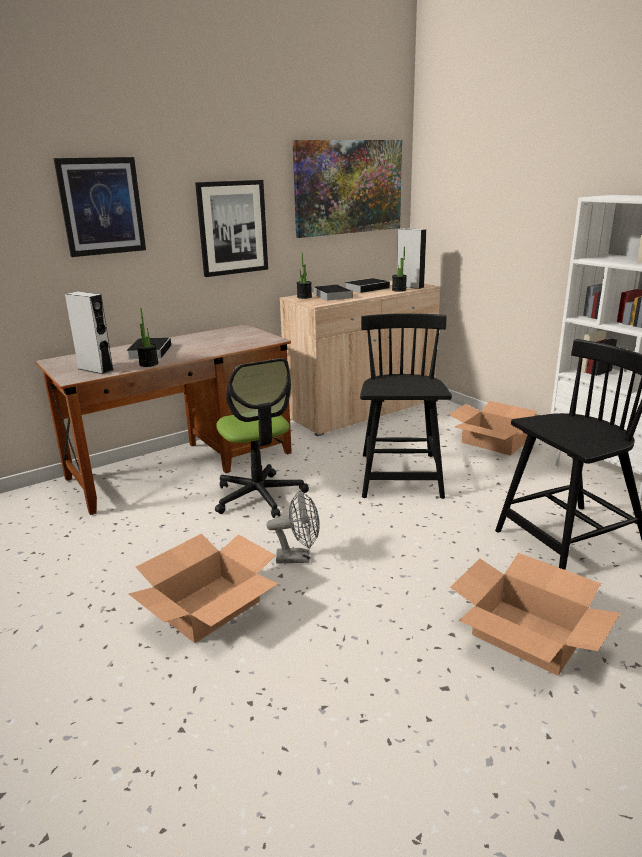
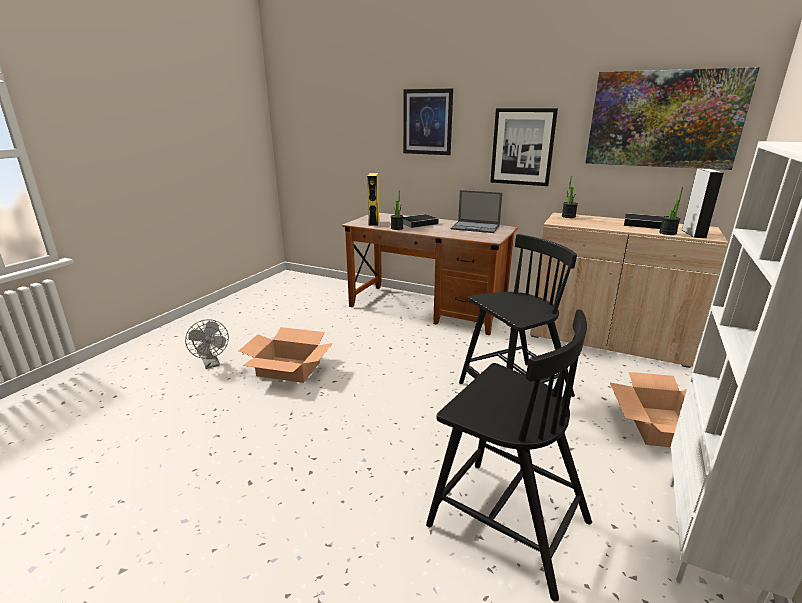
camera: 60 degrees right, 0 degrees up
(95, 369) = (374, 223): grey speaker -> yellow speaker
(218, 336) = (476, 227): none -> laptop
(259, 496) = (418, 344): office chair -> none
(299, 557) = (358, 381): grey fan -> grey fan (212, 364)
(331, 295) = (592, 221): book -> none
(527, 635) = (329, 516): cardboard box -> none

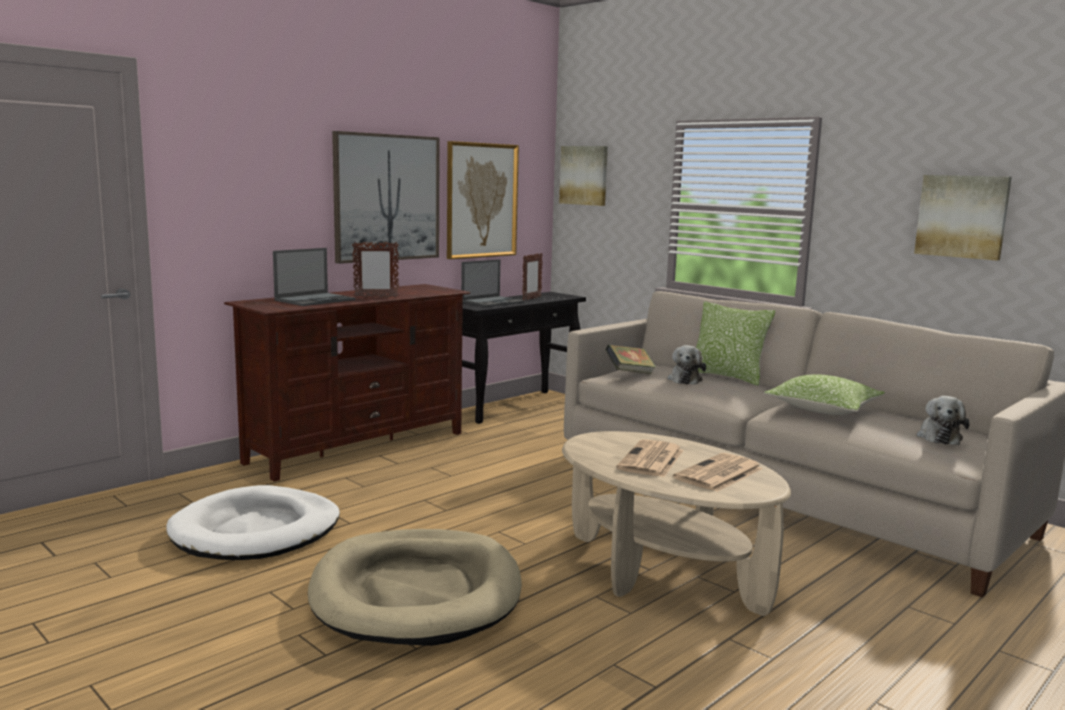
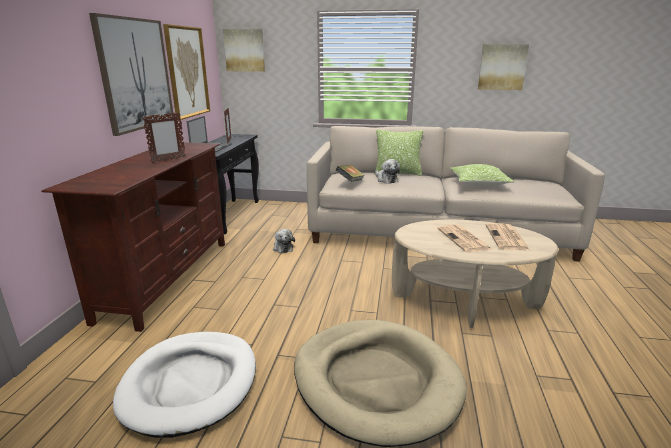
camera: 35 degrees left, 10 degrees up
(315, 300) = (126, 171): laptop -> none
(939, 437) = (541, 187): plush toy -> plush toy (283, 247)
=====
Work out how many lines above contain "degrees"; write only the number.

2